Although cell-mediated rejection has remained the most common form of graft rejection after organ transplantation, antibody-mediated rejection has recently gained much significance in clinical transplantation. New evidence points to an antibody-mediated rejection contributing not only to hyperacute and acute but also to chronic allograft rejection.

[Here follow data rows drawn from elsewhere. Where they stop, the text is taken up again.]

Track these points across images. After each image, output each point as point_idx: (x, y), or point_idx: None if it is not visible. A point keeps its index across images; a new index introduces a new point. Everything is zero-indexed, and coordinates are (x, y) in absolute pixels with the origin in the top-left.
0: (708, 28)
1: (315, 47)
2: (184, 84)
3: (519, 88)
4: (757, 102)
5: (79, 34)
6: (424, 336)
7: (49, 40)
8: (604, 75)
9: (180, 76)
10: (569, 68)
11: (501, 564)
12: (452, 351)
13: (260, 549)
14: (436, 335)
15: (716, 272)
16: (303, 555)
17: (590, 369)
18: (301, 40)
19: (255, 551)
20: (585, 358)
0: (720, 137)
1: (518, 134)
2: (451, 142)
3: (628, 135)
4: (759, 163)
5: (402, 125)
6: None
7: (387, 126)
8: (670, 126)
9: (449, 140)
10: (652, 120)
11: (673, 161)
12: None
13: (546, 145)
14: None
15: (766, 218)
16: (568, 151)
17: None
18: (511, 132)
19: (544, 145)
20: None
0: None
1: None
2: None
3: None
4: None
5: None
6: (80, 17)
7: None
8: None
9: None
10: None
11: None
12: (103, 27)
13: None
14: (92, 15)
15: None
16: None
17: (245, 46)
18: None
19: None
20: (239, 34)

In addition, in discordant xenotransplantation, severe forms of antibody-mediated rejection, including hyperacute rejection and acute humoral xenograft rejection, represent major immunological barriers to successful xenotransplantation. Antibody-mediated rejection in both allotransplantation and xenotransplantation typically does not respond to conventional anti-rejection therapy, so it has recently been recognized as a major cause of graft loss. Histopathology remains the most definitive and reliable tool for the diagnosis of graft rejection in both allografts and xenografts. In this review, we discuss the concept that microvascular injury is a characteristic feature of antibody-mediated rejection that develops in hyperacute, acute and chronic antibody-mediated rejection in both allografts and discordant xenografts as well as in kidney and heart grafts. We also review work indicating that endothelial cell activation and endothelial cell death in the microvasculature can contribute to ultimate graft loss by triggering capillary destruction, interstitial hemorrhage, and platelet-rich microthrombi in hyperacute and acute antibody-mediated rejection as well as with the formation and progression of fibrotic scars in chronic antibody-mediated rejection.